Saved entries
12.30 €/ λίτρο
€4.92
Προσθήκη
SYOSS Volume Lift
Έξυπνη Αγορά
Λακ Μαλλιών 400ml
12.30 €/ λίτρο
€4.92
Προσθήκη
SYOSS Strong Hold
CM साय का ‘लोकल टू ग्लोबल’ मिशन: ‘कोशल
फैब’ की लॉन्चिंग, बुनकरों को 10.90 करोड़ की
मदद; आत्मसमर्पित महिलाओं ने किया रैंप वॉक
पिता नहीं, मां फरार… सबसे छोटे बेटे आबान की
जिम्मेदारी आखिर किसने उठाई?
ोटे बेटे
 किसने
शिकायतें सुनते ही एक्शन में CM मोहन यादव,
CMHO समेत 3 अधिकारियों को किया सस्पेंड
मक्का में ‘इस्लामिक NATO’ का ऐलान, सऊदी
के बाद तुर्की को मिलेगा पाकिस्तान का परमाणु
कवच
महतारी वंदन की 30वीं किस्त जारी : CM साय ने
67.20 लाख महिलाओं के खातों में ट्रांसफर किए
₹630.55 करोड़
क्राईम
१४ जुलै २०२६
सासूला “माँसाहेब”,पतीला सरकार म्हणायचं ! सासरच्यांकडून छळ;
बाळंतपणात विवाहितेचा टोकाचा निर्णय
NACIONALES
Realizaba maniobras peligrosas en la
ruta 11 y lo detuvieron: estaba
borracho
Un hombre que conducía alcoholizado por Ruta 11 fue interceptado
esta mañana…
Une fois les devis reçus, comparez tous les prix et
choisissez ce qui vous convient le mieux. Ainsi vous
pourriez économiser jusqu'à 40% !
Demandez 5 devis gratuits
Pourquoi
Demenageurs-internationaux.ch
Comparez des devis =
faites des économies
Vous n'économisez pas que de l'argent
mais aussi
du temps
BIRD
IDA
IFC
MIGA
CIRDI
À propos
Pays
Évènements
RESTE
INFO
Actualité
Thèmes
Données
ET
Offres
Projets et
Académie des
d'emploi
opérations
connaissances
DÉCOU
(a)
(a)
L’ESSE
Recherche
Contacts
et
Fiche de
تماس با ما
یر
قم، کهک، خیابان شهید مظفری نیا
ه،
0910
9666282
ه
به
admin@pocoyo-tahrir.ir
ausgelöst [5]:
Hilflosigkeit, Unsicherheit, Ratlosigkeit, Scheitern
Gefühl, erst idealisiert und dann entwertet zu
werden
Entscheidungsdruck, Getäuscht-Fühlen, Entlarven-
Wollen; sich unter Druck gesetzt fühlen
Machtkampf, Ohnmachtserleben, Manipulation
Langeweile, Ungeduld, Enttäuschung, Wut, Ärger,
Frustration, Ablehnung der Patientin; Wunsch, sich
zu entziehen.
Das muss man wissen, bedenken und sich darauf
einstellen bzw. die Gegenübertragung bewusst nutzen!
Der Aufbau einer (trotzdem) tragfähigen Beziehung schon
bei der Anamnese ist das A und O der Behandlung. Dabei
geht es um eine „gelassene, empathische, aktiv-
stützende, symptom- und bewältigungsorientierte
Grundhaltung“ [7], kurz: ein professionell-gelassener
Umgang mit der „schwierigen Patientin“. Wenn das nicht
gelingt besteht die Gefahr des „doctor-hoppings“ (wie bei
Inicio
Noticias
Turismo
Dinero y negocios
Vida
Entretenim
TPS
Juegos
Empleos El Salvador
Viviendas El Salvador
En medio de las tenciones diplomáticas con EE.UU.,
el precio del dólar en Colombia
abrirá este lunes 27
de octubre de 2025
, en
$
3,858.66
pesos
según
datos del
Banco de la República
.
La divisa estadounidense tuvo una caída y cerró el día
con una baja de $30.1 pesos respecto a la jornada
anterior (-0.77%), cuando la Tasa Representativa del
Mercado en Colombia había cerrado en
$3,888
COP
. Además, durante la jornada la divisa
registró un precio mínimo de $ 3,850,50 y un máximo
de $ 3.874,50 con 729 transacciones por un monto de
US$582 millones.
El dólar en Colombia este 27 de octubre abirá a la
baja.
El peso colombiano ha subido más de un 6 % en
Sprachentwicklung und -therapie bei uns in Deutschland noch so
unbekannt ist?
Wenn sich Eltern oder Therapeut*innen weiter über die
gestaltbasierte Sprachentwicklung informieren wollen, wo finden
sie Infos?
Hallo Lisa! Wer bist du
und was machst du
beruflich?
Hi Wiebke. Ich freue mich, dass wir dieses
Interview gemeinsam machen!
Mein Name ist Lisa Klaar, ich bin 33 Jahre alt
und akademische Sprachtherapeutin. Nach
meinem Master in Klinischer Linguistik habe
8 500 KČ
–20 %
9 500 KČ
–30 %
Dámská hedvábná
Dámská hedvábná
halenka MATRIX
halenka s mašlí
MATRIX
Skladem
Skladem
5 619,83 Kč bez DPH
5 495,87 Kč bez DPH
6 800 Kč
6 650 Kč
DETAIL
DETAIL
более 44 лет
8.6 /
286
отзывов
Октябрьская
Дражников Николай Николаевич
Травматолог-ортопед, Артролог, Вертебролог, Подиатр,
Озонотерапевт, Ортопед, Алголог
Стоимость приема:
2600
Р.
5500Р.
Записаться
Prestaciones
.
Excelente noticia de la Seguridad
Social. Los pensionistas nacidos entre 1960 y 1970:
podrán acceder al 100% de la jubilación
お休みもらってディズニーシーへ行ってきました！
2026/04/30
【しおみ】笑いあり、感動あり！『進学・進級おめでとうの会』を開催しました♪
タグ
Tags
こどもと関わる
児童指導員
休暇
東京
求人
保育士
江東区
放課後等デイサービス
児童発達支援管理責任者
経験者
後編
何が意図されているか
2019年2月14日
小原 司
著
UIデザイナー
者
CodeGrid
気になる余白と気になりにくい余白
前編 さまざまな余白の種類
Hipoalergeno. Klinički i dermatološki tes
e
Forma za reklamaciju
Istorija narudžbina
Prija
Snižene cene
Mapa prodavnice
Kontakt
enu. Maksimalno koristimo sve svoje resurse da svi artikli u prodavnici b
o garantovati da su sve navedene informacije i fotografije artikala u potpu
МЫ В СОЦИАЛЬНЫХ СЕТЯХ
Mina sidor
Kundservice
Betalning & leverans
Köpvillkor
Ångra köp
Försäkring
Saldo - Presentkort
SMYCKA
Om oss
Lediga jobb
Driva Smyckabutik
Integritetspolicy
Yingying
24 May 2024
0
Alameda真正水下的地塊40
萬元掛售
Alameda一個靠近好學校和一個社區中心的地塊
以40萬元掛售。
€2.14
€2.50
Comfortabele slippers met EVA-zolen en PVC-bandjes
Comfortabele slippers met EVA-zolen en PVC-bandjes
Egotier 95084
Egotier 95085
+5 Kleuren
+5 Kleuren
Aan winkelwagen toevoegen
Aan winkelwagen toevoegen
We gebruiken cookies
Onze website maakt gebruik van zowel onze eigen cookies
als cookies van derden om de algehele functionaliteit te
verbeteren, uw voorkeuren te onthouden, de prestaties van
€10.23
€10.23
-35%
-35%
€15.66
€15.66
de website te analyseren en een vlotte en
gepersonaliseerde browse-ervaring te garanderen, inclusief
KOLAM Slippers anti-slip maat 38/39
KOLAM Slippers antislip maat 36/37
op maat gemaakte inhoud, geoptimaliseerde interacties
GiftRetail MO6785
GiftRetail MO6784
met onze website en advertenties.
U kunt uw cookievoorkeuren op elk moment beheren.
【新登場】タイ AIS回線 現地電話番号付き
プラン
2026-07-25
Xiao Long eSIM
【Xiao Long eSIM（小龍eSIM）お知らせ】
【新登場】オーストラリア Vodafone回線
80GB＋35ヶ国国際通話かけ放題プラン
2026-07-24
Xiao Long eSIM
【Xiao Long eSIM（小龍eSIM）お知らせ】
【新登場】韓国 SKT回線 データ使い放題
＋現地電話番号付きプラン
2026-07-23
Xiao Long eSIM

▶ _What you have to do_: Retype exactly, and only, the lines above from the one where "und akademische Sprachtherapeutin. Nach" occurs up to and including the one where "met onze website en advertenties." occurs.

▶ _Written solution_:
und akademische Sprachtherapeutin. Nach
meinem Master in Klinischer Linguistik habe
8 500 KČ
–20 %
9 500 KČ
–30 %
Dámská hedvábná
Dámská hedvábná
halenka MATRIX
halenka s mašlí
MATRIX
Skladem
Skladem
5 619,83 Kč bez DPH
5 495,87 Kč bez DPH
6 800 Kč
6 650 Kč
DETAIL
DETAIL
более 44 лет
8.6 /
286
отзывов
Октябрьская
Дражников Николай Николаевич
Травматолог-ортопед, Артролог, Вертебролог, Подиатр,
Озонотерапевт, Ортопед, Алголог
Стоимость приема:
2600
Р.
5500Р.
Записаться
Prestaciones
.
Excelente noticia de la Seguridad
Social. Los pensionistas nacidos entre 1960 y 1970:
podrán acceder al 100% de la jubilación
お休みもらってディズニーシーへ行ってきました！
2026/04/30
【しおみ】笑いあり、感動あり！『進学・進級おめでとうの会』を開催しました♪
タグ
Tags
こどもと関わる
児童指導員
休暇
東京
求人
保育士
江東区
放課後等デイサービス
児童発達支援管理責任者
経験者
後編
何が意図されているか
2019年2月14日
小原 司
著
UIデザイナー
者
CodeGrid
気になる余白と気になりにくい余白
前編 さまざまな余白の種類
Hipoalergeno. Klinički i dermatološki tes
e
Forma za reklamaciju
Istorija narudžbina
Prija
Snižene cene
Mapa prodavnice
Kontakt
enu. Maksimalno koristimo sve svoje resurse da svi artikli u prodavnici b
o garantovati da su sve navedene informacije i fotografije artikala u potpu
МЫ В СОЦИАЛЬНЫХ СЕТЯХ
Mina sidor
Kundservice
Betalning & leverans
Köpvillkor
Ångra köp
Försäkring
Saldo - Presentkort
SMYCKA
Om oss
Lediga jobb
Driva Smyckabutik
Integritetspolicy
Yingying
24 May 2024
0
Alameda真正水下的地塊40
萬元掛售
Alameda一個靠近好學校和一個社區中心的地塊
以40萬元掛售。
€2.14
€2.50
Comfortabele slippers met EVA-zolen en PVC-bandjes
Comfortabele slippers met EVA-zolen en PVC-bandjes
Egotier 95084
Egotier 95085
+5 Kleuren
+5 Kleuren
Aan winkelwagen toevoegen
Aan winkelwagen toevoegen
We gebruiken cookies
Onze website maakt gebruik van zowel onze eigen cookies
als cookies van derden om de algehele functionaliteit te
verbeteren, uw voorkeuren te onthouden, de prestaties van
€10.23
€10.23
-35%
-35%
€15.66
€15.66
de website te analyseren en een vlotte en
gepersonaliseerde browse-ervaring te garanderen, inclusief
KOLAM Slippers anti-slip maat 38/39
KOLAM Slippers antislip maat 36/37
op maat gemaakte inhoud, geoptimaliseerde interacties
GiftRetail MO6785
GiftRetail MO6784
met onze website en advertenties.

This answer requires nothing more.